THE VANDAL by Hamish Linklater at The Carpenter Shop Theatre in Tivoli, NY.
BOY (Samuel Hoeksema)
WOMAN (Jill Van Note)
MAN (Michael Rhodes)
Directed by Amy Lemon Olson
BOY:
We’re at the center of the triangle.
Dying, (points to the Hospital)
Dead, (points at cemetery)
Drunk. (points at Liquor Store)
Dying. Dead. Drunk. That’s the Center of the uncanny Triangle in Linklater’s all-too-human tale of the unexpected. A chance encounter at a freezing bus stop leads to a marginally criminal act, a widow buying a minor illicit beer in a liquor store, leading to a chain of confessions revealing a desperate past. Of a widow watching her husband die of cancer, of a boy never knowing his mother, of a father in desperate search of his boy.
The last, a widower with a missing wife, who lives day to day, chasing the elusive figure of his son, hoping against hope the lad will appear in the door of his liquor store to buy his own liquor and chips.
All lead to a reckoning in a graveyard in twilight–where no lie or liars are colder than the truth of a headstone.
- Jill Van Note plays the down-on-her-luck threadbare widow. "My husband quit his job when they told him (he had cancer) and I did too, so we could spend those last months– But then he didn’t die–(sic) You know what time’s good for? Nothing. A heart attack’s better, a car crash, a bolt from the blue–you wanna tell me it’s better to watch a husband die for three years–"
- Samuel Hoeksema plays the irrepressible Boy, a young man of a thousand hopes and dreams and a grasp of the universe as seen through innocent eyes. "What if the chip is the soul, the flavor dust is magic, the fingers what you do with your soul and the mouth Deep Space?"
- Michael Rhodes is the perfect grieving man with nothing but his memories for company and in the greatest offering of all–an improbable bag of Cool Ranch Chips set on his son’s headstone like flowers on the family plot. "I’ve never seen him. Since. I’ve tried running out to the bus stop. I don’t know. I probably couldn’t really take that. Seeing him. (sic) But it’s nice huh? How he takes care of me? Sending me visitors, and then sending a nice woman like you."
Amy Olson’s direction is deft and chiseled–revealing the actors and their lines in stark relief: whether it’s the Boy in motor-mouth mode or the tipsy hard luck Woman or the Man in bitter interrogation of anyone who crosses his path.

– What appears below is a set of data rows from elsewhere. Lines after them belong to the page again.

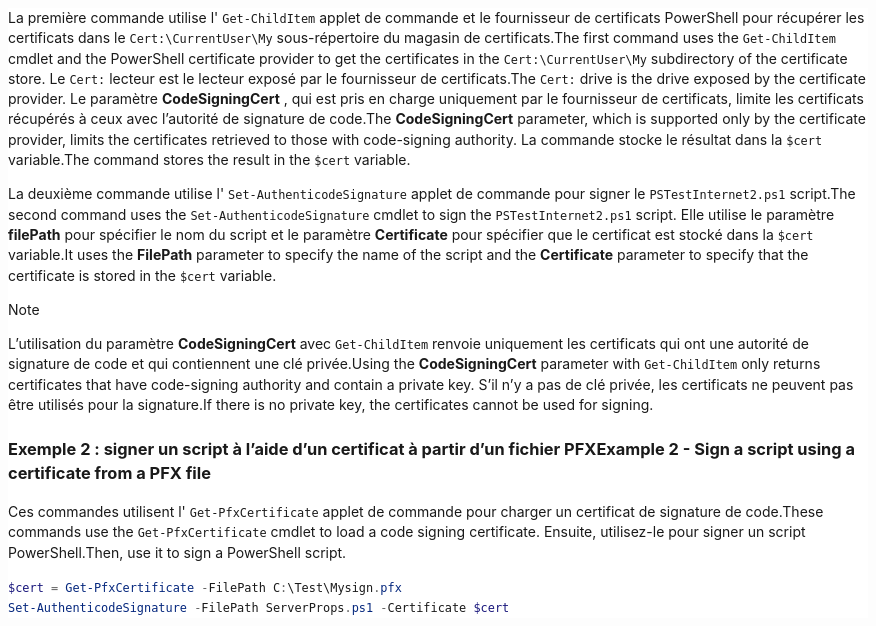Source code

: <span data-ttu-id="ece8b-117">La première commande utilise l' `Get-ChildItem` applet de commande et le fournisseur de certificats PowerShell pour récupérer les certificats dans le `Cert:\CurrentUser\My` sous-répertoire du magasin de certificats.</span><span class="sxs-lookup"><span data-stu-id="ece8b-117">The first command uses the `Get-ChildItem` cmdlet and the PowerShell certificate provider to get the certificates in the `Cert:\CurrentUser\My` subdirectory of the certificate store.</span></span> <span data-ttu-id="ece8b-118">Le `Cert:` lecteur est le lecteur exposé par le fournisseur de certificats.</span><span class="sxs-lookup"><span data-stu-id="ece8b-118">The `Cert:` drive is the drive exposed by the certificate provider.</span></span> <span data-ttu-id="ece8b-119">Le paramètre **CodeSigningCert** , qui est pris en charge uniquement par le fournisseur de certificats, limite les certificats récupérés à ceux avec l’autorité de signature de code.</span><span class="sxs-lookup"><span data-stu-id="ece8b-119">The **CodeSigningCert** parameter, which is supported only by the certificate provider, limits the certificates retrieved to those with code-signing authority.</span></span> <span data-ttu-id="ece8b-120">La commande stocke le résultat dans la `$cert` variable.</span><span class="sxs-lookup"><span data-stu-id="ece8b-120">The command stores the result in the `$cert` variable.</span></span>

<span data-ttu-id="ece8b-121">La deuxième commande utilise l' `Set-AuthenticodeSignature` applet de commande pour signer le `PSTestInternet2.ps1` script.</span><span class="sxs-lookup"><span data-stu-id="ece8b-121">The second command uses the `Set-AuthenticodeSignature` cmdlet to sign the `PSTestInternet2.ps1` script.</span></span> <span data-ttu-id="ece8b-122">Elle utilise le paramètre **filePath** pour spécifier le nom du script et le paramètre **Certificate** pour spécifier que le certificat est stocké dans la `$cert` variable.</span><span class="sxs-lookup"><span data-stu-id="ece8b-122">It uses the **FilePath** parameter to specify the name of the script and the **Certificate** parameter to specify that the certificate is stored in the `$cert` variable.</span></span>

> [!NOTE]
> <span data-ttu-id="ece8b-123">L’utilisation du paramètre **CodeSigningCert** avec `Get-ChildItem` renvoie uniquement les certificats qui ont une autorité de signature de code et qui contiennent une clé privée.</span><span class="sxs-lookup"><span data-stu-id="ece8b-123">Using the **CodeSigningCert** parameter with `Get-ChildItem` only returns certificates that have code-signing authority and contain a private key.</span></span> <span data-ttu-id="ece8b-124">S’il n’y a pas de clé privée, les certificats ne peuvent pas être utilisés pour la signature.</span><span class="sxs-lookup"><span data-stu-id="ece8b-124">If there is no private key, the certificates cannot be used for signing.</span></span>

### <span data-ttu-id="ece8b-125">Exemple 2 : signer un script à l’aide d’un certificat à partir d’un fichier PFX</span><span class="sxs-lookup"><span data-stu-id="ece8b-125">Example 2 - Sign a script using a certificate from a PFX file</span></span>

<span data-ttu-id="ece8b-126">Ces commandes utilisent l' `Get-PfxCertificate` applet de commande pour charger un certificat de signature de code.</span><span class="sxs-lookup"><span data-stu-id="ece8b-126">These commands use the `Get-PfxCertificate` cmdlet to load a code signing certificate.</span></span> <span data-ttu-id="ece8b-127">Ensuite, utilisez-le pour signer un script PowerShell.</span><span class="sxs-lookup"><span data-stu-id="ece8b-127">Then, use it to sign a PowerShell script.</span></span>

```powershell
$cert = Get-PfxCertificate -FilePath C:\Test\Mysign.pfx
Set-AuthenticodeSignature -FilePath ServerProps.ps1 -Certificate $cert
```
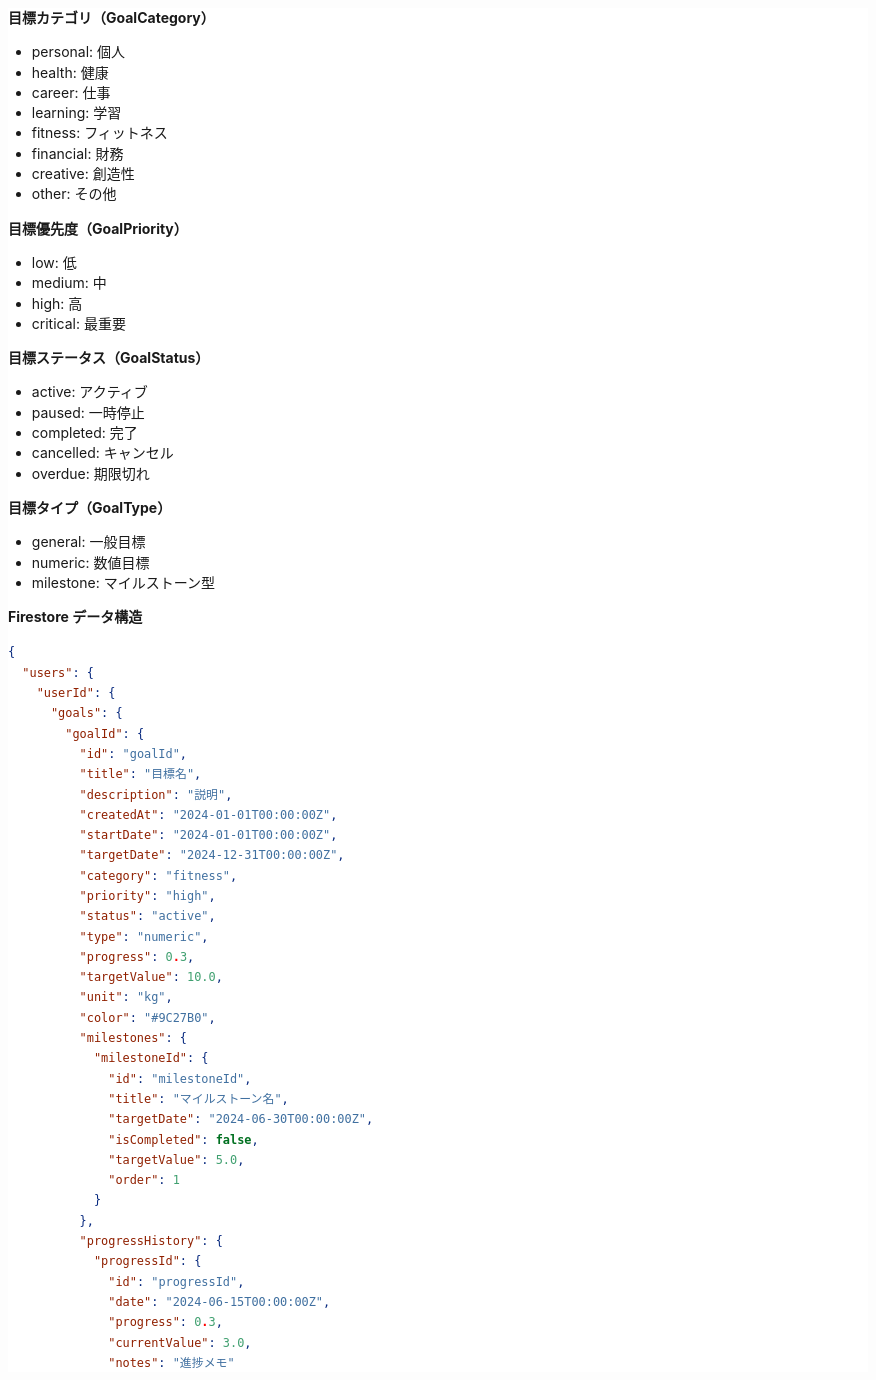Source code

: **目標カテゴリ（GoalCategory）**
- personal: 個人
- health: 健康
- career: 仕事
- learning: 学習
- fitness: フィットネス
- financial: 財務
- creative: 創造性
- other: その他

**目標優先度（GoalPriority）**
- low: 低
- medium: 中
- high: 高
- critical: 最重要

**目標ステータス（GoalStatus）**
- active: アクティブ
- paused: 一時停止
- completed: 完了
- cancelled: キャンセル
- overdue: 期限切れ

**目標タイプ（GoalType）**
- general: 一般目標
- numeric: 数値目標
- milestone: マイルストーン型

**Firestore データ構造**
```json
{
  "users": {
    "userId": {
      "goals": {
        "goalId": {
          "id": "goalId",
          "title": "目標名",
          "description": "説明",
          "createdAt": "2024-01-01T00:00:00Z",
          "startDate": "2024-01-01T00:00:00Z",
          "targetDate": "2024-12-31T00:00:00Z",
          "category": "fitness",
          "priority": "high",
          "status": "active",
          "type": "numeric",
          "progress": 0.3,
          "targetValue": 10.0,
          "unit": "kg",
          "color": "#9C27B0",
          "milestones": {
            "milestoneId": {
              "id": "milestoneId",
              "title": "マイルストーン名",
              "targetDate": "2024-06-30T00:00:00Z",
              "isCompleted": false,
              "targetValue": 5.0,
              "order": 1
            }
          },
          "progressHistory": {
            "progressId": {
              "id": "progressId",
              "date": "2024-06-15T00:00:00Z",
              "progress": 0.3,
              "currentValue": 3.0,
              "notes": "進捗メモ"
```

The whole ensemble echoing Boris Lemontov‘s observation in The Red Shoes, "Don’t forget, a great impression of simplicity can only be achieved by great agony of body and spirit."
Actor/Playwright Linklater has managed an exploration of our humanity, our frailties, our hidden strengths. And managed it without forgetting the greatest plot device of all time, A Stranger Comes to Town which the author employs as well as any devotee of Hitchcock.
In the end, the immortal soul is at the center of The Vandal’s Triangle–whether dying, dead or drunk. It may be asking a lot of City Folk to come up to the Hudson Valley for an evening at the theatre, but you’ll leave the house haunted and amazed.